EXPLORA EL MATERIAL:
1. Copia sin cambios el fragmento del texto sobre los profetas que empieza en "Los profetas son" y termina en "los signos proféticos!".
2. Escribe la continuación del texto sobre los profetas a partir de su última oración.

TEXTO PROPORCIONADO:
● ● ● ● ● ● ●

Rafael Luquín López
Una de las figuras más interesantes de la Sagrada Escritura son los profetas. Y cuando nos acercamos al apasionante mundo de los estudios bíblicos, descubrimos que los profetas no son adivinos que predicen el futuro como quien tiene “una bola de cristal”.
Los profetas son hombres y mujeres de fe, quienes llenos del Espíritu de Dios son capaces de anunciar a sus hermanos el mensaje divino. Sin embargo, este mensaje no siempre va dicho solo con palabras, los profetas más que con palabras, hablan siempre a través de signos: signos en su propia vida e historia, signos que se ven en los hechos que ellos realizan, signos que dicen tanto, signos que consuelan y signos que denuncian: ¡esos son los signos proféticos!
Hace doce años comenzó el pontificado del Papa Francisco, quien desde el inicio nos enseñó que su ministerio sería sin duda profético. Pues, aunque para algunos era un pontificado que dejaba protocolos o rompía esquemas, en realidad estábamos presenciando los signos con los que un profeta nos dirigía un mensaje, y de fondo sabemos –como en la Biblia–, esos son los signos con los cuales Dios le habla a su pueblo.

● ● ● ● ● ● ●

REGISTROS DE DATOS:

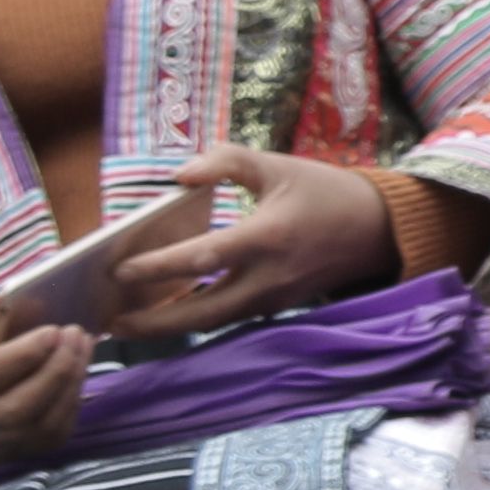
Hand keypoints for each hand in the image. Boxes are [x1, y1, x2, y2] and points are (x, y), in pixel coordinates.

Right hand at [0, 295, 88, 461]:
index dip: (25, 354)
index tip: (54, 330)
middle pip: (17, 408)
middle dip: (57, 370)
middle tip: (76, 335)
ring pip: (39, 426)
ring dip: (70, 385)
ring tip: (83, 348)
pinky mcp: (11, 453)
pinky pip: (51, 437)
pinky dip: (72, 405)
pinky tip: (78, 374)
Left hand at [114, 147, 400, 341]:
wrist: (379, 228)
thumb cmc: (325, 191)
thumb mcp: (278, 166)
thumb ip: (227, 162)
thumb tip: (179, 176)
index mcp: (267, 237)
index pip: (202, 259)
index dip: (158, 266)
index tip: (119, 270)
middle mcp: (268, 277)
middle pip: (201, 313)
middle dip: (153, 323)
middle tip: (111, 323)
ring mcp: (273, 298)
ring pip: (212, 322)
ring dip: (170, 326)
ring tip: (129, 324)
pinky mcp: (276, 306)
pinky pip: (228, 317)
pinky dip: (196, 318)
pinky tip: (170, 312)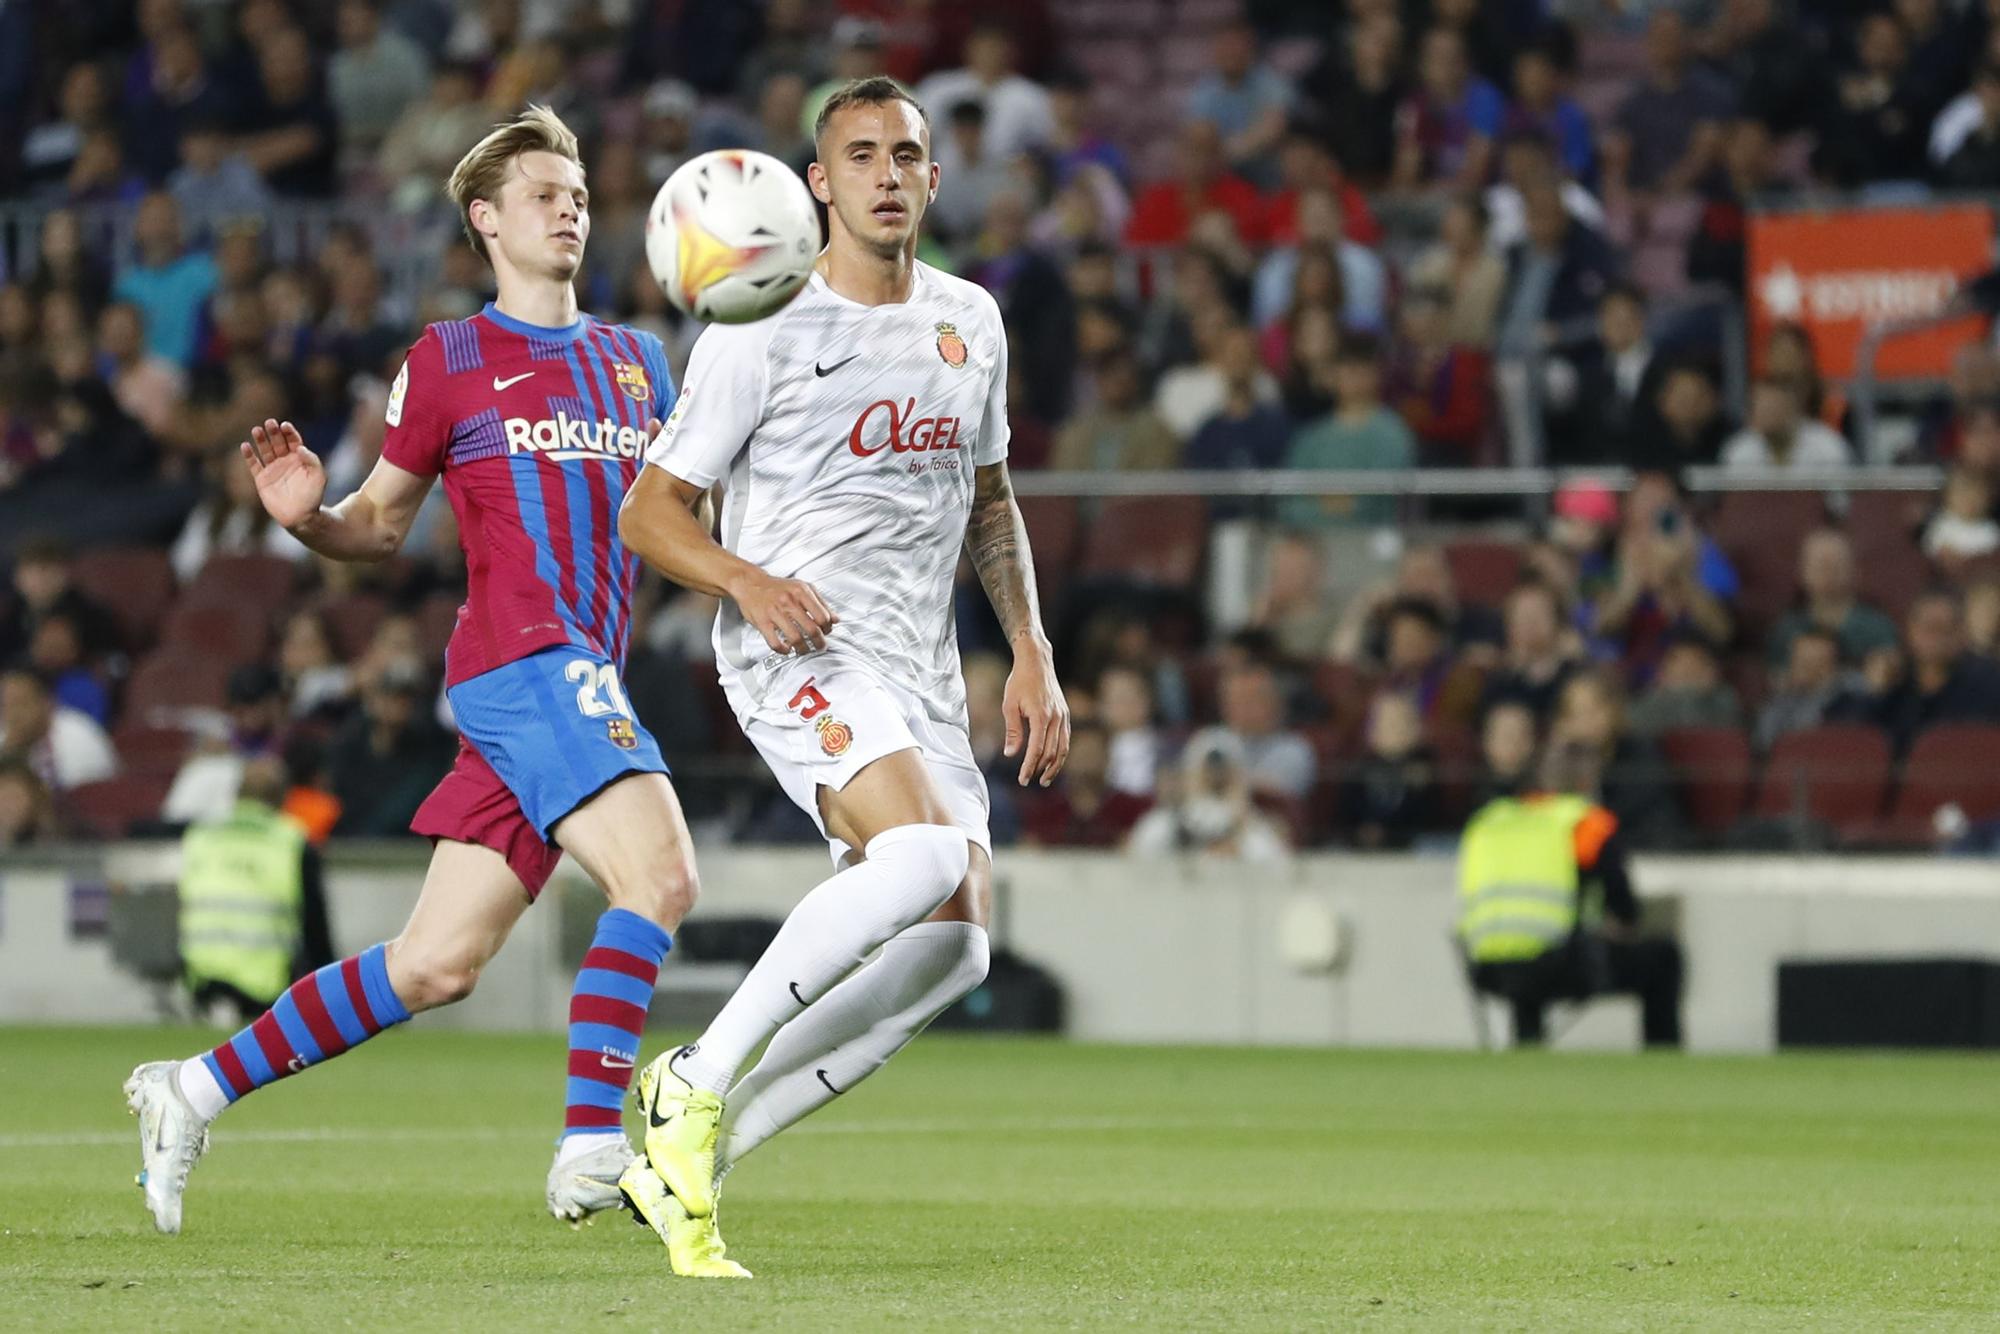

● ● ● ● ● ● ●

RESPUESTAS DE LA ACTIVIDAD:
1.
Los profetas son hombres y mujeres de fe, quienes llenos del Espíritu de Dios son capaces de anunciar a sus hermanos el mensaje divino. Sin embargo, este mensaje no siempre va dicho solo con palabras, los profetas más que con palabras, hablan siempre a través de signos: signos en su propia vida e historia, signos que se ven en los hechos que ellos realizan, signos que dicen tanto, signos que consuelan y signos que denuncian: ¡esos son los signos proféticos!

2.
Jorge Mario Bergoglio, eligió un nombre que nos recordara la sencillez y la pobreza, el nombre de un santo que, con su sola vida, supo ser también un signo profético para la Iglesia: Francisco. Además, lo vimos siempre sencillo y sin todas las vestimentas pontificias como estábamos acostumbrados; incluso, dicho sea de paso, hace apenas algunos días lo vimos en silla de ruedas y sin la sotana blanca, visitando la Basílica de San Pedro para rezar.
Sus mensajes y enseñanzas siempre nos invitaron a mirar al prójimo, a volver al núcleo y esencia del Evangelio, a la alegría que de ahí dimana, pero también a la justicia y al cuidado de la creación. Hablando siempre con fuerza, con valentía, sin miedo y con claridad, como los profetas.
Ante el mal en el mundo, supo siempre invitar a la reconciliación y promover la paz, cercano a Ucrania, a Gaza, o incluso besando los pies de los líderes rivales de Sudán del Sur para pedirles el cese de la violencia y que abrazaran la paz. Pero mirando también los errores al interior de la Iglesia, con vergüenza pidió perdón por los abusos de muchos clérigos y con firmeza implementó reformas y medidas.
Cercano siempre con todos; en sus gestos y expresiones a nadie excluía y a nadie condenaba, mostrándonos así el rostro amoroso de Dios para con todos. Reflejo de ello fue incluso el Año Jubilar Extraordinario, para recordarnos que la misericordia de Dios nunca se acaba.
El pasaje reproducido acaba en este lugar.